* [Aim of the exercise]: All of the data should be output character for character, except the pictures.

* [Data section]:
--- --- ---
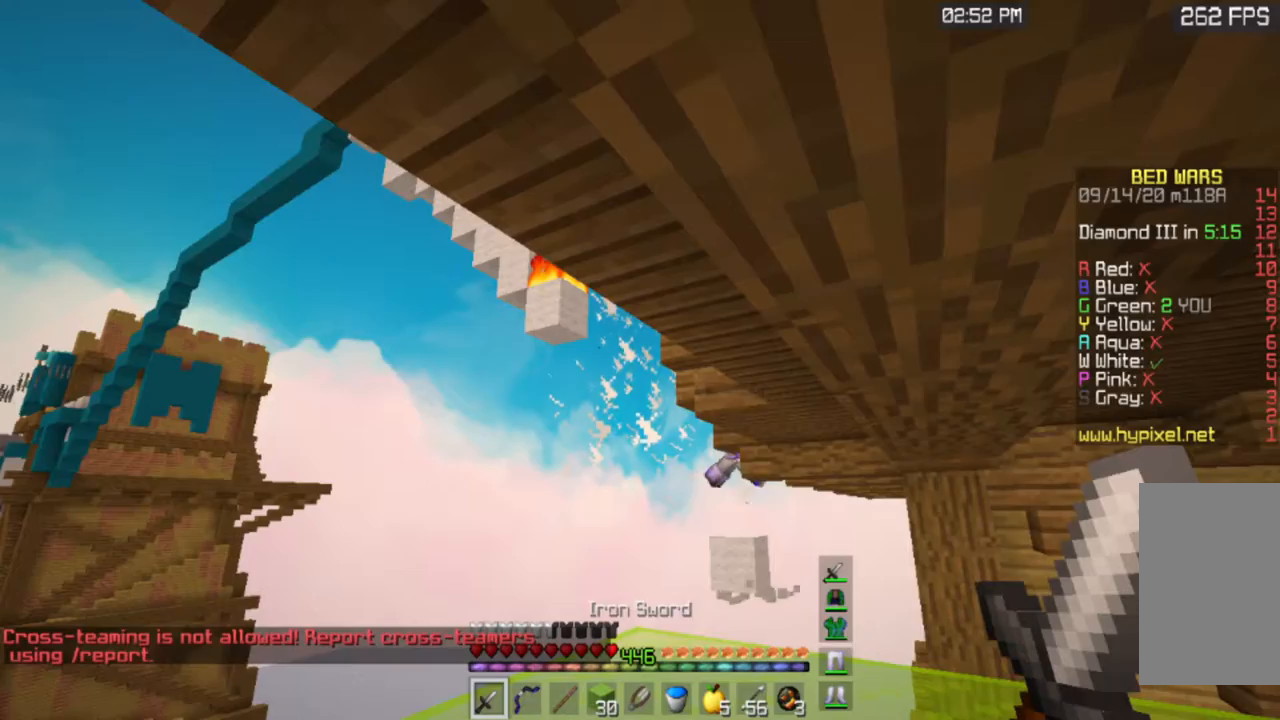
{"keys": [], "mouse": [], "events": []}
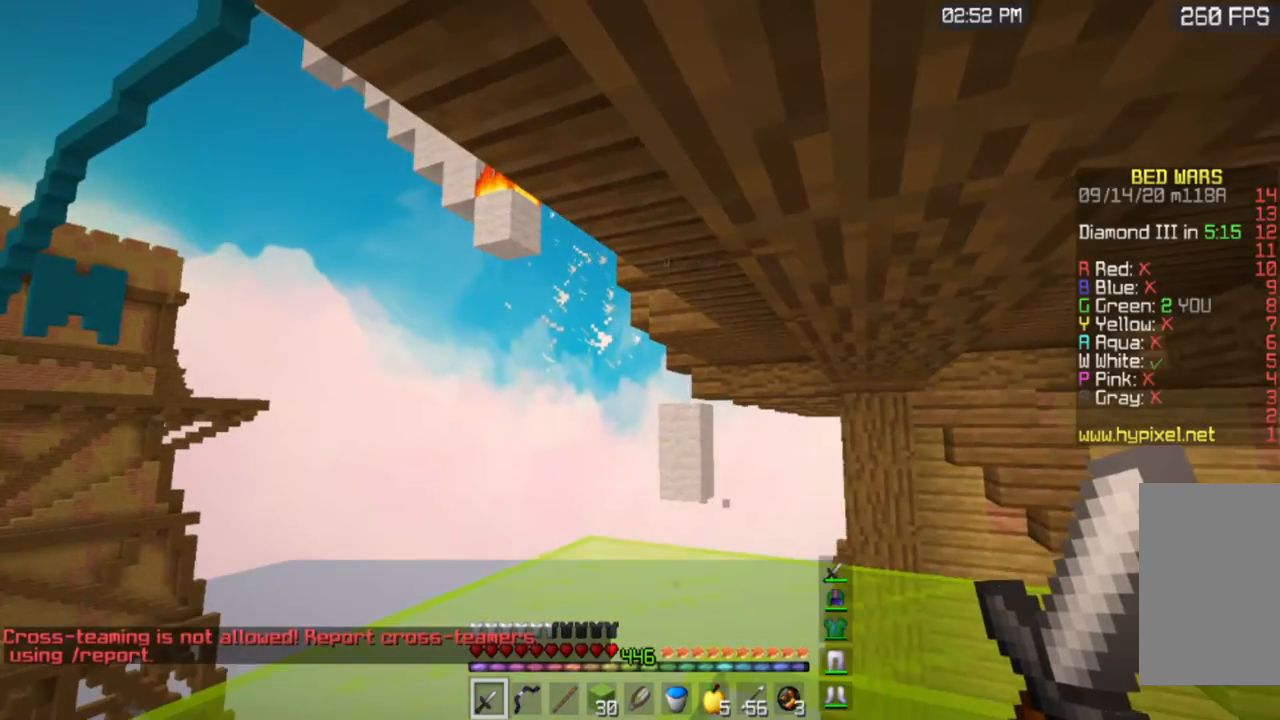
{"keys": [], "mouse": [], "events": []}
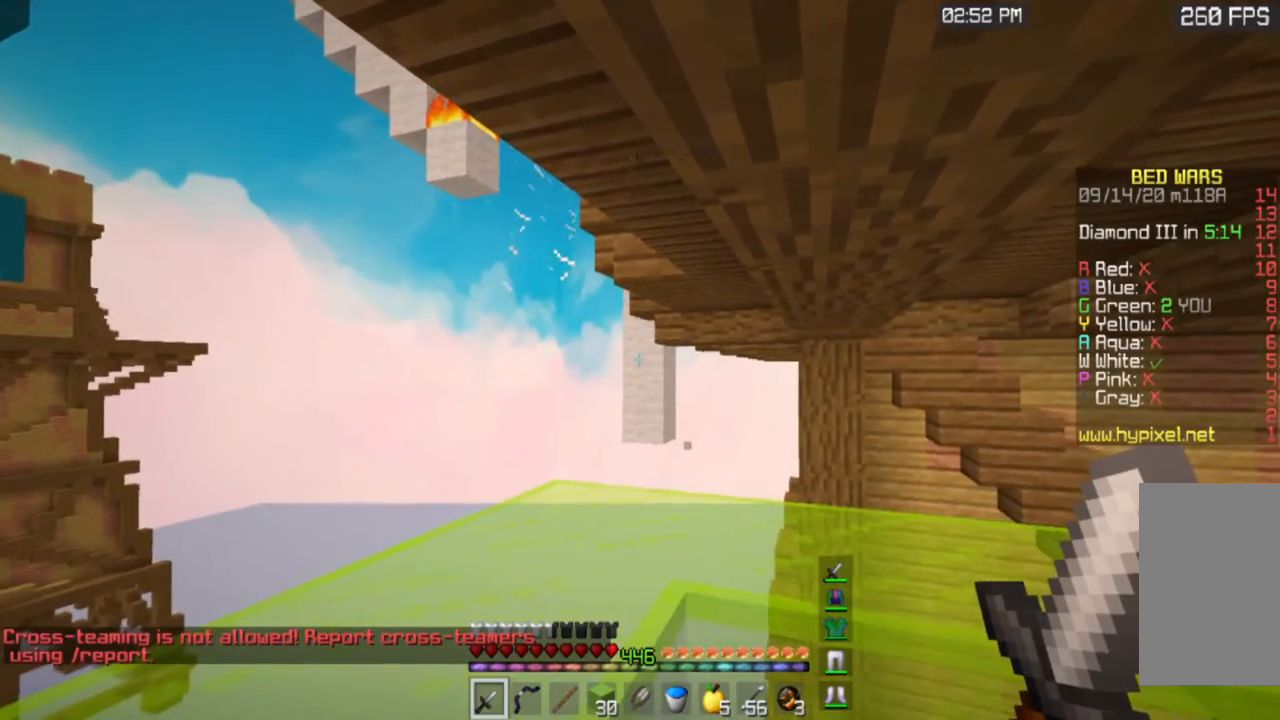
{"keys": [], "mouse": [], "events": []}
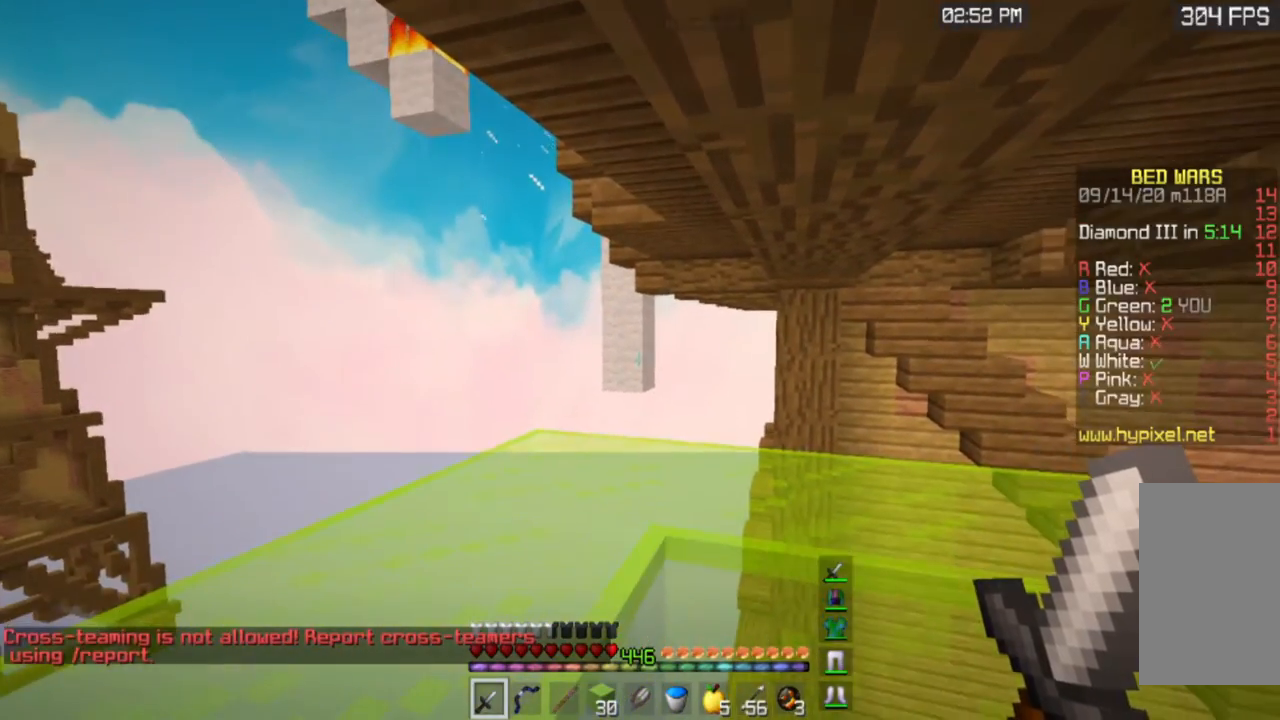
{"keys": ["w"], "mouse": [], "events": [[133, "w", "down"]]}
--- --- ---
* [Written answer]:
{"keys": [], "mouse": [], "events": []}
{"keys": [], "mouse": [], "events": []}
{"keys": [], "mouse": [], "events": []}
{"keys": ["w"], "mouse": [], "events": [[133, "w", "down"]]}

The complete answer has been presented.